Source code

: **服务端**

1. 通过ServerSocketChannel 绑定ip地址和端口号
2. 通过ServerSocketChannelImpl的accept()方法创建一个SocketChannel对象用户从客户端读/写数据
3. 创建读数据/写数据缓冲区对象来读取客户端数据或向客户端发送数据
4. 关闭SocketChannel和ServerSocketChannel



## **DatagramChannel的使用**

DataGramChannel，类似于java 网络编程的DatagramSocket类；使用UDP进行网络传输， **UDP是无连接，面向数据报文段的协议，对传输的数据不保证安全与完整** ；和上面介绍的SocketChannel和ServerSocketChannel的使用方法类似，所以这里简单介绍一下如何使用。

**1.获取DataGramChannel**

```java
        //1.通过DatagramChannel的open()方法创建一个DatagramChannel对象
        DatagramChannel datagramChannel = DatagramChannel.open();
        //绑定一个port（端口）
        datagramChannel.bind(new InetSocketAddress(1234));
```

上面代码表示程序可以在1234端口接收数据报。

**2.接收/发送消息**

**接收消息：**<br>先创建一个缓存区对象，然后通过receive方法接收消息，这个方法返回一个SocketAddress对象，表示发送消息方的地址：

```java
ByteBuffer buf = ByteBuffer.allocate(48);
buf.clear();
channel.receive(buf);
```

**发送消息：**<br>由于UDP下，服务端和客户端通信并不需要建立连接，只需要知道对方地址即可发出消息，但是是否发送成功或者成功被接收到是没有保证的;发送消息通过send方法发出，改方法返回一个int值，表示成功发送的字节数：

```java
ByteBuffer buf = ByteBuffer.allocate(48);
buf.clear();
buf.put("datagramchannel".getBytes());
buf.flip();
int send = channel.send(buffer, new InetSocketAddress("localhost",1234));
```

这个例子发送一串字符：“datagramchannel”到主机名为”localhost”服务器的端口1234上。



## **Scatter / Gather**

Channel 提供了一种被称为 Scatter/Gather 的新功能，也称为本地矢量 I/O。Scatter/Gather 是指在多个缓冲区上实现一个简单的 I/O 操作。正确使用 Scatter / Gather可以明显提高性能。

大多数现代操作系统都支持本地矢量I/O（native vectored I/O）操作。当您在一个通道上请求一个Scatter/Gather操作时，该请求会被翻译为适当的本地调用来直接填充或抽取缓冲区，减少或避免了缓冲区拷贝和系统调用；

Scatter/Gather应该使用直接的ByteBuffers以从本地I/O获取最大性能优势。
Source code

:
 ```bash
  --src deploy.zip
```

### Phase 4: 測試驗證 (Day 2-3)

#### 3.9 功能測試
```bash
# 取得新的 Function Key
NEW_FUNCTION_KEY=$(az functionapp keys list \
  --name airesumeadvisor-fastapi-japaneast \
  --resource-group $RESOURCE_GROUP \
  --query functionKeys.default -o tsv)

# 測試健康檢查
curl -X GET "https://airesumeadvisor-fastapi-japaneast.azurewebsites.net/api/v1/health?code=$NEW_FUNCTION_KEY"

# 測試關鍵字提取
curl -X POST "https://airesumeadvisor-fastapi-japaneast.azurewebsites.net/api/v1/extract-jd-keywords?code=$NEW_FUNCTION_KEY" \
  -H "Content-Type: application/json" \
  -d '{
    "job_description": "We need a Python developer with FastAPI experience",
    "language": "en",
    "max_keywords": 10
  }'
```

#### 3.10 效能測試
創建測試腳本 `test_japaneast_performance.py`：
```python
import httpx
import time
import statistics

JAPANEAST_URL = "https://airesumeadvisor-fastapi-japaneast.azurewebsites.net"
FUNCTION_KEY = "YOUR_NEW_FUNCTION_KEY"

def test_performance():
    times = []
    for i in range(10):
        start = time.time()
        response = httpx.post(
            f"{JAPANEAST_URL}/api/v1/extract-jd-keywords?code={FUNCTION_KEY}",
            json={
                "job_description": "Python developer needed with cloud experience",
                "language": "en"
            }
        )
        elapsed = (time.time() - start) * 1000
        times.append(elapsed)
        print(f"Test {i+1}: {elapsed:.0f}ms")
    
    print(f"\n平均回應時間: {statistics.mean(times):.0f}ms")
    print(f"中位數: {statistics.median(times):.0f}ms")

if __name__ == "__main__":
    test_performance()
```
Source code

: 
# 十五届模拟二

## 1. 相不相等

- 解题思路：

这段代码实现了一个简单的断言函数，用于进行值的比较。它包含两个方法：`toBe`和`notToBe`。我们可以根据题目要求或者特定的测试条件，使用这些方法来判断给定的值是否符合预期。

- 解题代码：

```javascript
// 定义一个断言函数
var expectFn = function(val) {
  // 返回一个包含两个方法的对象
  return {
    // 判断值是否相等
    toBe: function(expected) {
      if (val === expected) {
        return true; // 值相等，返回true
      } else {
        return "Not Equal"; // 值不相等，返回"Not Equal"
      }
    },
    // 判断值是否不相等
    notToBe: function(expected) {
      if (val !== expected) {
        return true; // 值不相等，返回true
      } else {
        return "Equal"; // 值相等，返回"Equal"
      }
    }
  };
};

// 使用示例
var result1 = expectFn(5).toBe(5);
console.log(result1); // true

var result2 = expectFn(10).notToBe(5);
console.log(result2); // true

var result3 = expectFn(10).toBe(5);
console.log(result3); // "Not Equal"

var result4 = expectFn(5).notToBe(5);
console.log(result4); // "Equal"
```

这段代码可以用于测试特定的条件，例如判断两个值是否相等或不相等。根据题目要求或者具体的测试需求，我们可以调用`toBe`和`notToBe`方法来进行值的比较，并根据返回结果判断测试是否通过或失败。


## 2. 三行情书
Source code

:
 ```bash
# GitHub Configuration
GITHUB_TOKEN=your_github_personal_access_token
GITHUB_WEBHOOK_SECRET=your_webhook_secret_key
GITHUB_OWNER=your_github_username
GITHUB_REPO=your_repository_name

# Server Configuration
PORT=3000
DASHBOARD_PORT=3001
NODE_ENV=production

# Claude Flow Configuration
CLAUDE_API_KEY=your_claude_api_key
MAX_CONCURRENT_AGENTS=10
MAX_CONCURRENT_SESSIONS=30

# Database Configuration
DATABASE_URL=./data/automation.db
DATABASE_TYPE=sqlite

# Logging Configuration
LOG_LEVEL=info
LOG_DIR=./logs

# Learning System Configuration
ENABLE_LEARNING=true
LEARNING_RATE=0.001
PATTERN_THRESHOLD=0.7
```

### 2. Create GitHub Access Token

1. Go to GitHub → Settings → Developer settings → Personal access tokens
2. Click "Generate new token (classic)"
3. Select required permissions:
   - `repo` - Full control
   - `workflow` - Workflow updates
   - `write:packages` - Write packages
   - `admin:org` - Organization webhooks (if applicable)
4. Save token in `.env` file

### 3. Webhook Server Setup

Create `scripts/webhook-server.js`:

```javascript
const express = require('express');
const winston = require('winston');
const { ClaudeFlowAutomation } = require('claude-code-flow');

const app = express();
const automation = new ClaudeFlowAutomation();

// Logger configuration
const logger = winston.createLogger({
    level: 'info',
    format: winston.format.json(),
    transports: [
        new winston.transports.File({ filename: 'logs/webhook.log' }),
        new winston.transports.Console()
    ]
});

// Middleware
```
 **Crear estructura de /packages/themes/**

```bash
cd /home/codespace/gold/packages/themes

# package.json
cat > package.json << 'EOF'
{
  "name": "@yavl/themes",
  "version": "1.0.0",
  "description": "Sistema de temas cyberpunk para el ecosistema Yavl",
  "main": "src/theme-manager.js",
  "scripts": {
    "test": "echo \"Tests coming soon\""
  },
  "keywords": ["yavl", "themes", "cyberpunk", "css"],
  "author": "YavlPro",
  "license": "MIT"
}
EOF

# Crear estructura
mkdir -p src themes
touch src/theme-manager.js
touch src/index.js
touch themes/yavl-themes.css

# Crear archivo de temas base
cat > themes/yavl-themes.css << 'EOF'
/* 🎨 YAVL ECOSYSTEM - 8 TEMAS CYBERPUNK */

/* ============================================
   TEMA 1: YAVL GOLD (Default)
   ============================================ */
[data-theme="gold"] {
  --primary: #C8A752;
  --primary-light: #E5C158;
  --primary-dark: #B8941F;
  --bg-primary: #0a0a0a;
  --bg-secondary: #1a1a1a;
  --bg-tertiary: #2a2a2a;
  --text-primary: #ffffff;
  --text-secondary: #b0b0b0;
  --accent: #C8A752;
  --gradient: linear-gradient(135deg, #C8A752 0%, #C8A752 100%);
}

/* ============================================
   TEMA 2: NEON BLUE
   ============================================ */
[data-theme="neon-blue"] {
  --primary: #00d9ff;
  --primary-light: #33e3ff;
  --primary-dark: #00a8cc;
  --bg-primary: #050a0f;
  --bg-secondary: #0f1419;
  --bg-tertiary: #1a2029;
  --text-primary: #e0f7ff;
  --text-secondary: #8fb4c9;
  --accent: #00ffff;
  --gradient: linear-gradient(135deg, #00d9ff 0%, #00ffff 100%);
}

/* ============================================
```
····················
Out of the records above, pull the lines that include the word "times".

    times = []
        times.append(elapsed)
    print(f"\n平均回應時間: {statistics.mean(times):.0f}ms")
    print(f"中位數: {statistics.median(times):.0f}ms")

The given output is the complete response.